DATA SUPPLIED:
--- START ---

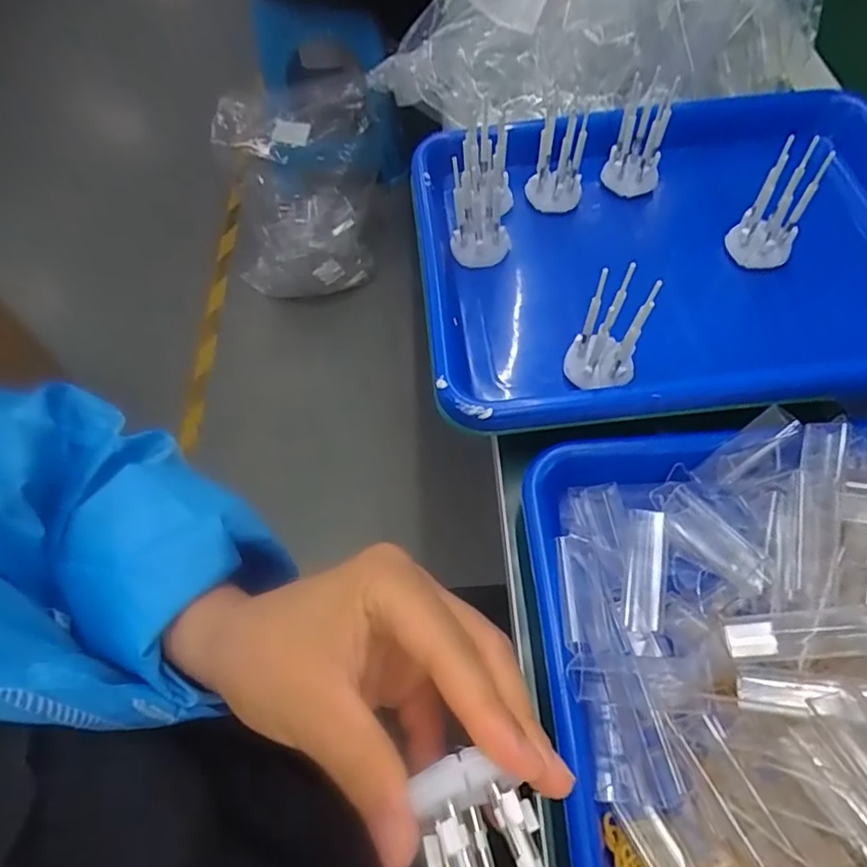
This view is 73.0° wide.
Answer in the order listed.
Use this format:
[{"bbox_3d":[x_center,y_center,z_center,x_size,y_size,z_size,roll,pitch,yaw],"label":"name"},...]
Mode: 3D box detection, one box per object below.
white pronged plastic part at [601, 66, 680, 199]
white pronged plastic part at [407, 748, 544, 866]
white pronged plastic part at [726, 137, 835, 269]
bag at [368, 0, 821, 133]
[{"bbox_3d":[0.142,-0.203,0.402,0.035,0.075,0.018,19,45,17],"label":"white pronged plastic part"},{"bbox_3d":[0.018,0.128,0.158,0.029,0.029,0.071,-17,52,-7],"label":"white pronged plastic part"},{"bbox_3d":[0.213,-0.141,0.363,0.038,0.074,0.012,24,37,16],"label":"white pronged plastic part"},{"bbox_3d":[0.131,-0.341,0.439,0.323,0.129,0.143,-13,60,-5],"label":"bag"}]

--- END ---
--- START ---

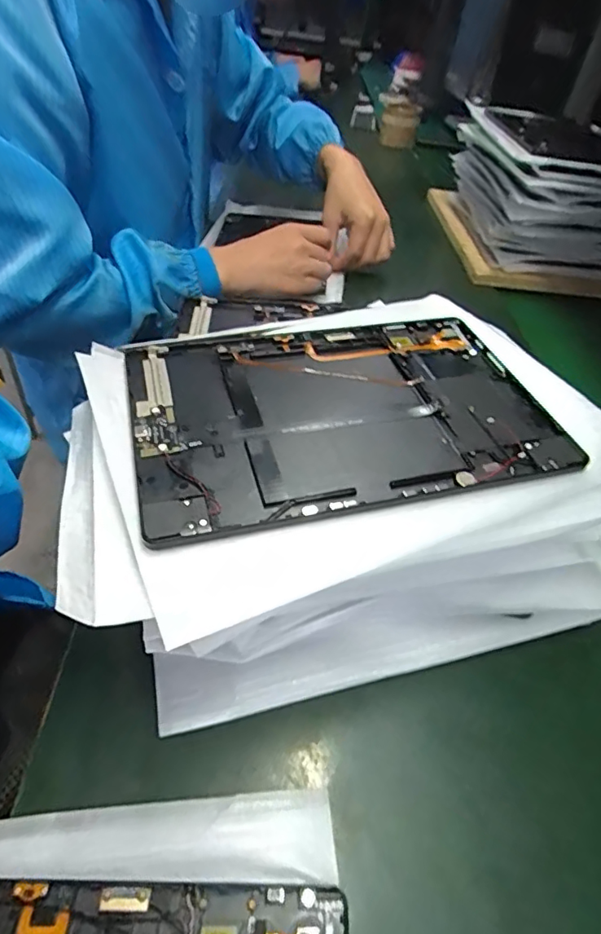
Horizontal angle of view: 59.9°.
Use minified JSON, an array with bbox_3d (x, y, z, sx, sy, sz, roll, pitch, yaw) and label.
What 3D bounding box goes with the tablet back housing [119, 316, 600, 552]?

--- END ---
--- START ---

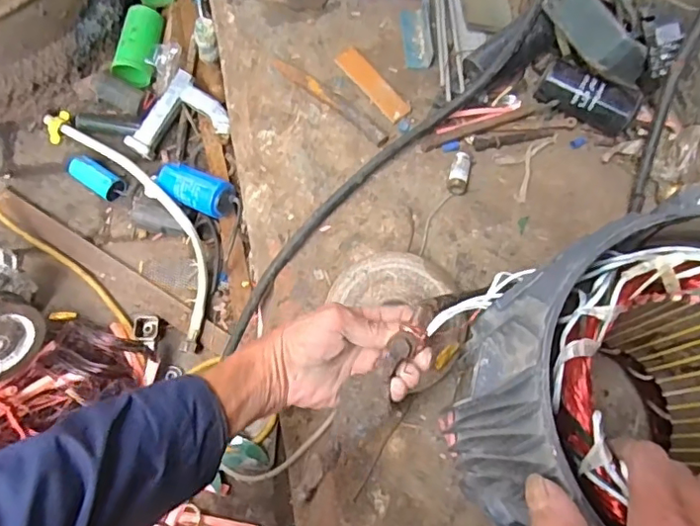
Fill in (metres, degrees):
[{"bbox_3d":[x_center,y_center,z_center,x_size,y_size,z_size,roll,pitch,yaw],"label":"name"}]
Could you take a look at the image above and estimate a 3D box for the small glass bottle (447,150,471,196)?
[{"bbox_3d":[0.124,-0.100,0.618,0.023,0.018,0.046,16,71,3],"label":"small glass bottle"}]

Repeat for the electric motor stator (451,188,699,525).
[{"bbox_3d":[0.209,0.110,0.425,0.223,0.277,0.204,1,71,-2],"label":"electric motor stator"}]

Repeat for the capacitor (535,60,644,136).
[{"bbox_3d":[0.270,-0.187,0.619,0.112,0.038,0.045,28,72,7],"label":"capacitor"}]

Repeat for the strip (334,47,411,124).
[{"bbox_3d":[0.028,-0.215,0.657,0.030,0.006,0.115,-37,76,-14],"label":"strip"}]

--- END ---

TASK DETAILS:
Show the lines in the entries above that include the string "view".

EXPECTED ANSWER:
This view is 73.0° wide.
Horizontal angle of view: 59.9°.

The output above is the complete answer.